We had the good fortune of connecting with Amy Sullivan and we’ve shared our conversation below.
Hi Amy, do you have any habits that you feel contribute to your effectiveness?
I was always raised with the “work hard, play hard” mentality and I was also raised in a house of athletes. While I was always “the creative one”, the habits my parents set in me at an early age helped me establish myself in LA: get in a routine, take care of your body, first one in/last one to leave, celebrate your successes. My Dad told me early on to consider myself as an individual business and to advocate for myself, so even though I’m a writer/actor/comedian/whatever-else-I-am, I have always held a strong business acumen – it’s a good way to stay focused and to rise above the competition. When I started my ACTUAL business, it honestly started as a tax reason since so many of us in the writing world work as independent contractors, it just made sense for me to incorporate. But as soon as I named my company, I started to feel a sense of pride and ownership and I wanted to do more things under the umbrella of “Little Mischief” – the name alone is a daily reminder for me to work hard, play hard and have fun with it all.
Alright, so let’s move onto what keeps you busy professionally?
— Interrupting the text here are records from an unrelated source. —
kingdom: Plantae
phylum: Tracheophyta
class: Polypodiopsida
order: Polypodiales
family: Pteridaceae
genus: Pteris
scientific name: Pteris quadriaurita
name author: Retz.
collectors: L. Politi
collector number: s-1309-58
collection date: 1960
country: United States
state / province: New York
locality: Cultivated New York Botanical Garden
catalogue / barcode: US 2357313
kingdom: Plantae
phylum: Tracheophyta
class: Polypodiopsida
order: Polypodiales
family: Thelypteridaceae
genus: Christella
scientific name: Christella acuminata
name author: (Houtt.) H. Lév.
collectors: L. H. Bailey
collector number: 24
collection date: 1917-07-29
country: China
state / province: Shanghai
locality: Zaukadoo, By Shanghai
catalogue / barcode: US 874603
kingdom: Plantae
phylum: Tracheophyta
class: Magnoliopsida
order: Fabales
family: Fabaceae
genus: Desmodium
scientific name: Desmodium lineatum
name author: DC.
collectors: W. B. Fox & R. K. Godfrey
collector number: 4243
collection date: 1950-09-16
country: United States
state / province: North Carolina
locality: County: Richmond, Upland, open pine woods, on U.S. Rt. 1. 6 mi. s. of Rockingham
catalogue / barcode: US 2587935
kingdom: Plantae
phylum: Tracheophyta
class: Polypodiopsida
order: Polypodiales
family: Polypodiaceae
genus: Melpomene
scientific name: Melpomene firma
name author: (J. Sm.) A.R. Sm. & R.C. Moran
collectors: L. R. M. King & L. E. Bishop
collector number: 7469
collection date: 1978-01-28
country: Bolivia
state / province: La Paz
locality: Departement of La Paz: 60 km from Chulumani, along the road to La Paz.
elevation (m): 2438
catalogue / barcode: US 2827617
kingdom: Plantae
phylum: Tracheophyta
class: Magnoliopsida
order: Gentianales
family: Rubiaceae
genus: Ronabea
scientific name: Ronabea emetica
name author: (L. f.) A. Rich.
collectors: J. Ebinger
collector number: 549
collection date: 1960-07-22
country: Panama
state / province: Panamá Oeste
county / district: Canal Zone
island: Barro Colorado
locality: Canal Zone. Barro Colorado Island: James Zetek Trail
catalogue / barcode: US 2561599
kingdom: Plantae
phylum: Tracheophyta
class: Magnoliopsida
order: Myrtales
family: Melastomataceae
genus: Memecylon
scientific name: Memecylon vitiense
I started in LA as an actor; I quite literally hopped off the plane at LAX with a dream and my cardigan. I was a little shocked to learn that there were quite a few other blonde 22 year olds here trying to be actors and over time, I got frustrated waiting around for parts. I started out just writing small skits, online videos, Instagram comedy pieces and then I wrote my first pilot. From there, that turned into 10+ pilots, multiple features, and a stageplay – I kept wondering when I would get sick of writing but it never happened and still hasn’t happened. I started my small business Little Mischief Productions and started to take on work-for-hire writing projects; anywhere from copywriting to full-on features for production companies. I work as a Showrunner’s Assistant on a major Amazon show which couldn’t be more helpful in getting a 360 view of the writing/producing world and seeing what making a truly phenomenal TV show looks like. Nothing in this career is easy; it’s a lot of rejection, it’s a lot of doing work on your own with the hope that SOMETHING pans out. There were so many times I asked myself: “Why am I doing all of this, no one will ever read it.” But I firmly believe that “luck” is just opportunity meets preparedness. I’m now so thankful that I’ve never gotten sick of writing because I now ALWAYS have something ready for anyone to read, in pretty much any genre/length because of all the time I put in early on to get in a solid routine of writing. The best advice I ever received was “Stop calling yourself a writer if you have nothing ready for someone to read.” That was a great lesson for LA in a city where everyone is often full of sh*t: you aren’t what you claim you are until you put the work in.
Any places to eat or things to do that you can share with our readers? If they have a friend visiting town, what are some spots they could take them to?
Oh damn, you’ve asked the right person, my friend. Hollywood first: get that tourist stuff out of the way. Starting in East LA near Los Feliz Blvd so that you see the Hollywood Sign around Beachwood Drive and then turn down to Hollywood Blvd to drive the drag there. Get a martini at The Roosevelt to feel like old movie money royalty for a second. Hit up No Vacancy that night, just for the sheer coolness of it. Then I will always advocate for ending the night at the bar The Den because it shaped so much of my early LA nightlife days – however I haven’t been there in years and if they don’t still do napkin showers, I’ll be so bummed. Next day, get up and do a classic LA hike; for some fantastic ocean views, do Los Liones or Temescal Canyon on the westside. You’ve now earned yourself a delish brunch at Malibu Farms on the pier in Malibu. If you’re feeling adventurous, there’s a great standup paddle board rental place right there off the Malibu Pier. Head into Santa Monica from there, down the PCH and get some tacos at Blue Plate Taco right off Ocean Blvd. Then it’s probably time for a drink, right? Big Dean’s all the way. It’s right off the Santa Monica pier and the best dive bar in the city. Then I say hit up The Whaler that night in Venice for a great sunset bar with GREAT fish tacos and burgers. If live music is your jam, you should come in the summer when the Hollywood Bowl and the Greek are in full swing – there is nothing like those two venues. Sunday is also a prime hike or beach day. All our beaches are great but Malibu always delivers. If you got your fix of the ocean on Saturday, then I say hit up Homestate in East LA for some breakfast tacos and walk around Silver Lake or Melrose for some Sunday shopping. Or walk the length of Abbot Kinney in Venice and get a matcha latte or a smoothie. God there’s so much to do here. It’s the best. Who else deserves some credit and recognition?
Boston University! I sound so lame but I love my alma mater a lot. I wouldn’t be in any of the positions I am today without the support and tenacity of the BU Alumni Association. We do so much to help fellow alums and have created such a strong community out here in LA. Also the book Bossypants by Tina Fey…man, that one got me good.